‘Inclusion health’ is a term used to describe people who are socially excluded and typically experience multiple overlapping factors for poor health such as poverty, violence and complex trauma. This can often lead to barriers in accessing health services and poor health outcomes.
Inclusion health groups include people who experience homelessness, people with drug and alcohol dependence, vulnerable migrants, Gypsy, Roma and Traveller communities, sex workers, people in contact with the justice system and victims of modern slavery, among others.
These people can experience significant health inequalities, with lower healthy life expectancy and a lower average age of death. For example, according to the NHS England national framework on inclusion health, the average age of death for people experiencing homelessness and rough sleeping is 43 years for women and 45 years for men. Gypsy and Traveller communities are estimated to have life expectancy of between 10 and 25 years shorter than the general population. Female sex workers in London have a mortality rate 12 times the national average.
Councils are working with their partners in health and in the voluntary, community and social enterprise sector to remove some of the barriers experienced by inclusion health groups, as illustrated by the good practice case studies in this resource. These barriers can include not knowing how to access or navigate the system, difficulty accessing services due to transport or technology issues, having negative past experience of services, not speaking English, and not being able to read or write.
The work underway includes system mapping and identifying gaps in provision; asking communities about their experiences; targeted outreach such as health promotion vehicles, pop-up clinics and specialist support workers; using ‘trusted providers’ as a gateway to other services; peer support; and co-design of services.
These case studies focus on the following inclusion health communities:
- People in Worcestershire with drug and alcohol dependence who do not engage with conventional services.
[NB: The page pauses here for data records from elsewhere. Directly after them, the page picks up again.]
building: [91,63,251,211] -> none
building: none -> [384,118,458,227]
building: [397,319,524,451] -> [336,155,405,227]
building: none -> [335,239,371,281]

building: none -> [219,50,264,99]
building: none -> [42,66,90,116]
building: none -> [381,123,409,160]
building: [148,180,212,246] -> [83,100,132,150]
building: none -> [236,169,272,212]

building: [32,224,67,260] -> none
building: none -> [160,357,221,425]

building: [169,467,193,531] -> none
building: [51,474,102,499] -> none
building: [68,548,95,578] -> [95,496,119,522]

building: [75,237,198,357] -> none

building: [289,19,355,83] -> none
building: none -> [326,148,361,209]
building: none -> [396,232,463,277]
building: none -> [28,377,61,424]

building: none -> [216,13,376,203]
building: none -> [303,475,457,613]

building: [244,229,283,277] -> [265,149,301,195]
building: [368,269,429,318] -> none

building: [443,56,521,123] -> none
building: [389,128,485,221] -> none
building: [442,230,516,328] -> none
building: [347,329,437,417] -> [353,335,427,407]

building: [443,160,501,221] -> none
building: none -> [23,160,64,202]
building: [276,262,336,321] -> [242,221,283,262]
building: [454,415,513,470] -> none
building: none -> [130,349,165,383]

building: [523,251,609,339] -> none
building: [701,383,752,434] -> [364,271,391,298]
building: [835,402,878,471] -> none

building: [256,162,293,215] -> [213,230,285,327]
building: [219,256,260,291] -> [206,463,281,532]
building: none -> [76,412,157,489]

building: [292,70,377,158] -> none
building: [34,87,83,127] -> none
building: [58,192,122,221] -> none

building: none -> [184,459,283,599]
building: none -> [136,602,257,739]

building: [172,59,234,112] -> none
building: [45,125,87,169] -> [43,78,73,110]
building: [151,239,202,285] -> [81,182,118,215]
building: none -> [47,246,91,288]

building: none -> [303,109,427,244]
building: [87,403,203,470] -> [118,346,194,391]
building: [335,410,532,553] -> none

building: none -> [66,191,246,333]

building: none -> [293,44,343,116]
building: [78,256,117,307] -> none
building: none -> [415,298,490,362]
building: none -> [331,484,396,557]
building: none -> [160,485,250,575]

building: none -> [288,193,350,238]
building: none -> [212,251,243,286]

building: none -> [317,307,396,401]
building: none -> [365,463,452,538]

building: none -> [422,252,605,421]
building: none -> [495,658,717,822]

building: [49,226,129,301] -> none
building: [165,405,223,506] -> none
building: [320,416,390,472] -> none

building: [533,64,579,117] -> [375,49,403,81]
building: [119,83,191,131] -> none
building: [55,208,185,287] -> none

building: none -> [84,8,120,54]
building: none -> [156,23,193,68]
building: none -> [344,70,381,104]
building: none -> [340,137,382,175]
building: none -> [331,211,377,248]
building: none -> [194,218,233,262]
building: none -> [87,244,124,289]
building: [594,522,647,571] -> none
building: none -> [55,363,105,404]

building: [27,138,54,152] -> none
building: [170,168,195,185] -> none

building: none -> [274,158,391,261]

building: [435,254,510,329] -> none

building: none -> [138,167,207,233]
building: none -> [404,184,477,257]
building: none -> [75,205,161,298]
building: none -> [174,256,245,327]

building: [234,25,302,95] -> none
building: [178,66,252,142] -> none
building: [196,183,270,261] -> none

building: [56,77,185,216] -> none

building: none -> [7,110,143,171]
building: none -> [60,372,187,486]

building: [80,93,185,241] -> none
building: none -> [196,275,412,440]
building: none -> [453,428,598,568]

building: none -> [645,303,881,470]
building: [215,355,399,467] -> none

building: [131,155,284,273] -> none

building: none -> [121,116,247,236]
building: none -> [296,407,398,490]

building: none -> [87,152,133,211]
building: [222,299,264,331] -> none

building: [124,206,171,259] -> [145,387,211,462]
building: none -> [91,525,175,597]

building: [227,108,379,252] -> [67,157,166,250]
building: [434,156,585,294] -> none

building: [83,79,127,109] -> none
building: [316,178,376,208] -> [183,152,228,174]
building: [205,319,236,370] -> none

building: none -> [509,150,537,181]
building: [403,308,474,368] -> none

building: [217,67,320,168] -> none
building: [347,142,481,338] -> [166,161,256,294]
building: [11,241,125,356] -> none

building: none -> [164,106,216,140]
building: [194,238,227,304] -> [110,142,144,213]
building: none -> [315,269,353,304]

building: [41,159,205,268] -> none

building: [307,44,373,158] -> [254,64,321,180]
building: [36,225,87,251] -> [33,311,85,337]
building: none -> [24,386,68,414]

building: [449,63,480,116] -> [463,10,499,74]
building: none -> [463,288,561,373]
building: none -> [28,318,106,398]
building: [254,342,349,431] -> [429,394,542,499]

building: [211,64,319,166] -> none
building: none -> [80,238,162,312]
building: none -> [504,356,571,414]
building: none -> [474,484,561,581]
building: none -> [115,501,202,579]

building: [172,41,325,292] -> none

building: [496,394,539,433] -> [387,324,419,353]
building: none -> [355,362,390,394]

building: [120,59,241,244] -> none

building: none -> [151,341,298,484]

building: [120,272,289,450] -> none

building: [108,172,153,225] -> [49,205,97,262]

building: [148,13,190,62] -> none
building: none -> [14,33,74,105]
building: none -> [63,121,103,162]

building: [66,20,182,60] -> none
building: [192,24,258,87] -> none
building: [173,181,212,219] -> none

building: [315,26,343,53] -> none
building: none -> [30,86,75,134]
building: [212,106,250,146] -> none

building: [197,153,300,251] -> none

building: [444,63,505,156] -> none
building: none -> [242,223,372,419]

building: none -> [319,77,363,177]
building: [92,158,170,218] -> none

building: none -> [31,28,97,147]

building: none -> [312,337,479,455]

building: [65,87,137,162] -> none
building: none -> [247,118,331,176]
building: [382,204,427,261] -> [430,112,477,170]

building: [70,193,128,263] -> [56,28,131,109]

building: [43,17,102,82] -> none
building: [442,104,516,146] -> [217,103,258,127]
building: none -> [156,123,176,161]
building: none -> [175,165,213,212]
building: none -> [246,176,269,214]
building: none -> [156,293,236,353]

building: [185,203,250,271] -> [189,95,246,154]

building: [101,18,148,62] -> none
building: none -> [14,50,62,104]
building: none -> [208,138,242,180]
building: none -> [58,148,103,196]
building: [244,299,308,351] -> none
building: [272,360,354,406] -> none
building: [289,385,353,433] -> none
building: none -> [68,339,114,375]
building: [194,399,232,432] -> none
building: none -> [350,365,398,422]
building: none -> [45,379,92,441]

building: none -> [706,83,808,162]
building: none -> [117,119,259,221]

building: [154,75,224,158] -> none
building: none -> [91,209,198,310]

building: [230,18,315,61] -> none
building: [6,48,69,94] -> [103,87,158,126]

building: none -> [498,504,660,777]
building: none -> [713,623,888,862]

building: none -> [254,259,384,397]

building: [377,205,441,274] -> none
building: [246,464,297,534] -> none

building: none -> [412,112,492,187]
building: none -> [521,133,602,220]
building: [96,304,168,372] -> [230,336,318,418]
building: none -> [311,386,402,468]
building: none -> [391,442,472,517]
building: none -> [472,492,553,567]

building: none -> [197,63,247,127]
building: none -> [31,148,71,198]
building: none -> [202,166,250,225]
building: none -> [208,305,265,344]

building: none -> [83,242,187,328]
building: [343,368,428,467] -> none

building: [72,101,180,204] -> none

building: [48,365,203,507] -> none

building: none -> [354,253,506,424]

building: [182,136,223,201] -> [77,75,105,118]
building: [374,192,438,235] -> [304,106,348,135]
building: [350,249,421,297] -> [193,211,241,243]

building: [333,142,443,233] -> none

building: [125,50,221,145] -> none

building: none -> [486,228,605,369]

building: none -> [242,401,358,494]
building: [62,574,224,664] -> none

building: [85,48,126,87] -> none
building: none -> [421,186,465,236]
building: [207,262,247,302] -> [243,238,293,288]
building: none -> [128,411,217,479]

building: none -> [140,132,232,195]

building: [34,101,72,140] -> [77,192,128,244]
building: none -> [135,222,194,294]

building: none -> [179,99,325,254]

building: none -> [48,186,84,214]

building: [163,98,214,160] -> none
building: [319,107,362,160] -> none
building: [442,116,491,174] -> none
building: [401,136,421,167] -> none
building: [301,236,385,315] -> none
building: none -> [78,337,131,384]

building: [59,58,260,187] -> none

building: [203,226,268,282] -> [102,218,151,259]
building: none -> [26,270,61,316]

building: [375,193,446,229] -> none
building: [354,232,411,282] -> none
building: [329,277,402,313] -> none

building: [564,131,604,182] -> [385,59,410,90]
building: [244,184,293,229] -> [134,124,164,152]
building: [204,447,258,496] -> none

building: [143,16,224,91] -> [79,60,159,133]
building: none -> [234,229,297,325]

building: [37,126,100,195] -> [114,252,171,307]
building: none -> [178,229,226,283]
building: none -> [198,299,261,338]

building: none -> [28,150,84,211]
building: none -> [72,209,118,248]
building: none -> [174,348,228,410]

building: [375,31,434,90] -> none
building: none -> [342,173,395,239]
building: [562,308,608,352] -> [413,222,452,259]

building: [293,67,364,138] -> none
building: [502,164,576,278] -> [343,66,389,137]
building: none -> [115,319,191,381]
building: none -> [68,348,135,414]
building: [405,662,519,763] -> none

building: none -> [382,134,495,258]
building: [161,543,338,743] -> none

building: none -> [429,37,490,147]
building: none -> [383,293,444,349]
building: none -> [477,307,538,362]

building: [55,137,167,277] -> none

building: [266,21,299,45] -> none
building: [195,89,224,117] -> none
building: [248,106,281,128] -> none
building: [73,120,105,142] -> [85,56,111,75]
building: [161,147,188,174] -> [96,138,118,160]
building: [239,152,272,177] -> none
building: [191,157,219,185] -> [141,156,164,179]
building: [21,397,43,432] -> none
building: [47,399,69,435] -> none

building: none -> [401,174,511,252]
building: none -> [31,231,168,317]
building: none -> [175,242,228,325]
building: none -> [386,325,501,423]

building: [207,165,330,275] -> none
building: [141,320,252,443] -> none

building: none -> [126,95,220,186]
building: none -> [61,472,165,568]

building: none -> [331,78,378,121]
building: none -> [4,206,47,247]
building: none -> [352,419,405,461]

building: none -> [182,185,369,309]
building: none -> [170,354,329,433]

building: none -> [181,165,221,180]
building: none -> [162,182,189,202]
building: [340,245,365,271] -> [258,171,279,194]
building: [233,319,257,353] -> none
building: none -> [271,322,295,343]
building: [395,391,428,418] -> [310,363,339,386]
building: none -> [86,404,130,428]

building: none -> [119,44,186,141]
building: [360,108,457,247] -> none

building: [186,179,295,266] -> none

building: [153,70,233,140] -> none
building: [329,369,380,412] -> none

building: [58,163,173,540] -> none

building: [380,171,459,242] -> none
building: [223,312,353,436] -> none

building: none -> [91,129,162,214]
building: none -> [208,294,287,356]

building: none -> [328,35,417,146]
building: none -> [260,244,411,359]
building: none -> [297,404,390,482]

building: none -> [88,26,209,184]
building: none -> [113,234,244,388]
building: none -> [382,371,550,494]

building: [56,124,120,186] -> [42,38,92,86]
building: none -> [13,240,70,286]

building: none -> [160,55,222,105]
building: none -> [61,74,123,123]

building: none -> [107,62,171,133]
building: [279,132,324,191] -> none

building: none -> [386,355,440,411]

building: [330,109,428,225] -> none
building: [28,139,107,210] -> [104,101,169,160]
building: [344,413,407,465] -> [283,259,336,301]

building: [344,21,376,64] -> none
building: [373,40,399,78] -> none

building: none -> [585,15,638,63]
- Rough sleepers in Portsmouth with drug and alcohol issues.
- People in Nottinghamshire who are experiencing severe multiple disadvantage.
- The Boater community living on Wiltshire’s waterways.
- Inclusion health groups in the East Riding of Yorkshire.
- Children in asylum-seeking families housed in York.
- Vulnerable community groups in Cheshire West and Chester.
- Cornwall’s fishing community and its Gypsy, Roma and Traveller community.
- Women involved in on-street sexual exploitation in Luton.
- Sex workers in the London boroughs of Camden, Islington and Haringey.
While some of the case studies focus on very specific community groups, much of the experience and learning can be applied more broadly across the inclusion health agenda. Some of this work is at a very early stage, but each example illustrates partners working together at a local level to reach out to vulnerable community groups, listen to what they have to say and begin to adapt services to better meet their needs – ultimately improving health outcomes and reducing health inequalities.